# Ronal R8's 15X7 ET42 4X108



## fwdvw (May 12, 2000)

I just pickup these wheels, but turns out they are 4X108 not 4X100. I was thinking about getting them re-drilled but not sure any more cause of some information I read on this.
Anyone know anything about them? They actually weigh only 13lbs (maybe 14lbs)


----------



## PerL (Jan 9, 2001)

*Re: Ronal R8's 15X7 ET42 4X108 (fwdvw)*

Wanna send them to Europe? I'm looking for those wheels!
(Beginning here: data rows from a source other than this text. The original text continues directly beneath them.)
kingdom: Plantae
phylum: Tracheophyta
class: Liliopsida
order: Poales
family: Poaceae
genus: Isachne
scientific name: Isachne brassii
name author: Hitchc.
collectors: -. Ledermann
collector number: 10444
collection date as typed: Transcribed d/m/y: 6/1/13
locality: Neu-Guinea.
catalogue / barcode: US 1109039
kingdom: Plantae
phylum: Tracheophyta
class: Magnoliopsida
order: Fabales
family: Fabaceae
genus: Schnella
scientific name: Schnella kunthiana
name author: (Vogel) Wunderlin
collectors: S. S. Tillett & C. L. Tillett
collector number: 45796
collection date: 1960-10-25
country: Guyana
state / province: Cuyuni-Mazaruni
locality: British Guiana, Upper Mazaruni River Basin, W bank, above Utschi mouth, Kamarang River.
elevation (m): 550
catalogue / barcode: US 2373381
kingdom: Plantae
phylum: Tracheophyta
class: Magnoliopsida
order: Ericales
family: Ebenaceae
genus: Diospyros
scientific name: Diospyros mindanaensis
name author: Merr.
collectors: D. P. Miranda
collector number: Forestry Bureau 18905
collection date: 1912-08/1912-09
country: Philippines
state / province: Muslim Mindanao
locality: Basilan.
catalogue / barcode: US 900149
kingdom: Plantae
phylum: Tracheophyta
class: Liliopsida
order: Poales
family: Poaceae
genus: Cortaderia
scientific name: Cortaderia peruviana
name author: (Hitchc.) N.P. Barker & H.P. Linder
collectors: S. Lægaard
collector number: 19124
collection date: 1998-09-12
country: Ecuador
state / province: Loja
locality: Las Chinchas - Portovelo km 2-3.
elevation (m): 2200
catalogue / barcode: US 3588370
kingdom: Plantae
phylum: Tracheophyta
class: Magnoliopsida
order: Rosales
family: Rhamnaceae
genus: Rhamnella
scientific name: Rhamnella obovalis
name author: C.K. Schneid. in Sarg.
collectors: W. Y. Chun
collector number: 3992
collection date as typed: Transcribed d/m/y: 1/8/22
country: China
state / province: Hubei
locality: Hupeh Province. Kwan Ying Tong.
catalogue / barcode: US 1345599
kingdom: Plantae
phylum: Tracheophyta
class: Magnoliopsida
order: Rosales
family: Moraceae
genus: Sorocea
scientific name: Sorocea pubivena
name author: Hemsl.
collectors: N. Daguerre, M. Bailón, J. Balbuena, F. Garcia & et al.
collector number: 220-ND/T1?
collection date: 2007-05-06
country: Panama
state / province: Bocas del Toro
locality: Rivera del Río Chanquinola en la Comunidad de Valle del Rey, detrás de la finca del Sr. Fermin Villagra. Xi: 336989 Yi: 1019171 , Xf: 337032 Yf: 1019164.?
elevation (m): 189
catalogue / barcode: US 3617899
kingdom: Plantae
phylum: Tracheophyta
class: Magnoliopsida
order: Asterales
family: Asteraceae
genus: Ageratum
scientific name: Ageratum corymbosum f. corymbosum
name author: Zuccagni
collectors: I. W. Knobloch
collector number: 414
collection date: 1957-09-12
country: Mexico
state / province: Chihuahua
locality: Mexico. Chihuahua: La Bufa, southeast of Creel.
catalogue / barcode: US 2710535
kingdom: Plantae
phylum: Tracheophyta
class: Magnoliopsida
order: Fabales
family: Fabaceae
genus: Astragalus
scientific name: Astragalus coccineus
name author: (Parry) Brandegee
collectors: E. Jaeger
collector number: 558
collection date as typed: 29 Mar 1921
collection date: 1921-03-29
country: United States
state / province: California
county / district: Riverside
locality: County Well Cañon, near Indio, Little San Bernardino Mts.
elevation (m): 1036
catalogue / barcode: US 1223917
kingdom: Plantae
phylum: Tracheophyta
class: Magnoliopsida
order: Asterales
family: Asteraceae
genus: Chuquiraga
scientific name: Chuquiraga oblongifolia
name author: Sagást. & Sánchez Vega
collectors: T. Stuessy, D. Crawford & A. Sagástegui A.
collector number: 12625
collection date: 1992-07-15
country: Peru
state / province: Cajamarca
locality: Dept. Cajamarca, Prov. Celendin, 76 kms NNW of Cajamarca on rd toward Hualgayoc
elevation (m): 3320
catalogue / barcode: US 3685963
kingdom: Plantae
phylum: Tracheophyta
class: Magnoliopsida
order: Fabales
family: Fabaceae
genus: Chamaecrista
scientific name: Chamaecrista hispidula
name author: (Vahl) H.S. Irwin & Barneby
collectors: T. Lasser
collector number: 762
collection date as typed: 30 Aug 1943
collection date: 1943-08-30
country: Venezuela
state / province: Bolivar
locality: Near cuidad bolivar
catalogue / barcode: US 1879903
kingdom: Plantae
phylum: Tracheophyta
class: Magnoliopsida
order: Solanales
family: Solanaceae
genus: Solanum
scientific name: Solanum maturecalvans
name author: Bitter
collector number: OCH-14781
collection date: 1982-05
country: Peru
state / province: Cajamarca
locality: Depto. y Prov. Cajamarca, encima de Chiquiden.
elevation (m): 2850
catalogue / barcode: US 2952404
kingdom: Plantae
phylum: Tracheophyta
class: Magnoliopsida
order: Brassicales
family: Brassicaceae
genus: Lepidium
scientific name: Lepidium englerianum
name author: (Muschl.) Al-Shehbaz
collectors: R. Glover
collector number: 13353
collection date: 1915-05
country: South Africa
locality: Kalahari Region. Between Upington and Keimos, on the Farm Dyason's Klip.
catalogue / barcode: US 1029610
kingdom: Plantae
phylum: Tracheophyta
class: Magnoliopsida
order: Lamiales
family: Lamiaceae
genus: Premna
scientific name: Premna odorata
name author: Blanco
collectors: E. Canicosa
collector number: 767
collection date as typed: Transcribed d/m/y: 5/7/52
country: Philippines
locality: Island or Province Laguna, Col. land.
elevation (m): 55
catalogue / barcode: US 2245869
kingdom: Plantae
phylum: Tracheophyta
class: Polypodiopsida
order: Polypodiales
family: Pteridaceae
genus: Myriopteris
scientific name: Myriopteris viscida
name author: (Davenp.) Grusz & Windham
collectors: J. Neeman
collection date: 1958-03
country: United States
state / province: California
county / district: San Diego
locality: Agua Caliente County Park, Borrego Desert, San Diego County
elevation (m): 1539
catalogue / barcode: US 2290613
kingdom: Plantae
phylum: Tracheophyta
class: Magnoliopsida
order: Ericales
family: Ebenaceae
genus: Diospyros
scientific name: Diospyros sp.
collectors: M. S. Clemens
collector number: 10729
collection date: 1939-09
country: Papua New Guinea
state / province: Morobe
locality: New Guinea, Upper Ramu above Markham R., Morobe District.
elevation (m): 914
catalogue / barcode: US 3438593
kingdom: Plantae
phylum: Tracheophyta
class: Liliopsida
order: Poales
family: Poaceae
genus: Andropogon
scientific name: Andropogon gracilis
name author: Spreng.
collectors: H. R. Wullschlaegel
What ever you do, do NOT have the wheels redrilled, it will ruin their value! Have the hubs and brakes redrilled instead!


----------



## lil V (Dec 21, 2001)

*Re: Ronal R8's 15X7 ET42 4X108 (fwdvw)*

I have a set of 14x6 r8's in 4x100, if your interested in a trade+ cash for the 15's


----------



## mg15 (Dec 6, 2003)

I'm interested in your wheels . How close are you to San Rafael ? I'm getting a 4kq shipped to me in N.Y. in about a week from there . You could pick up payment where my car is stored , and put the wheels in the trunk . Let me know condition , price ,etc. Mike [email protected]


----------



## StormChaser (Jan 3, 2000)

*Re: (mg15)*

Damn, those are some RARE rims. Please don't ruin them by trying to redrill. Man, wish you would have found those 6 months ago, I would have made you an offer you couldn't refuse...


----------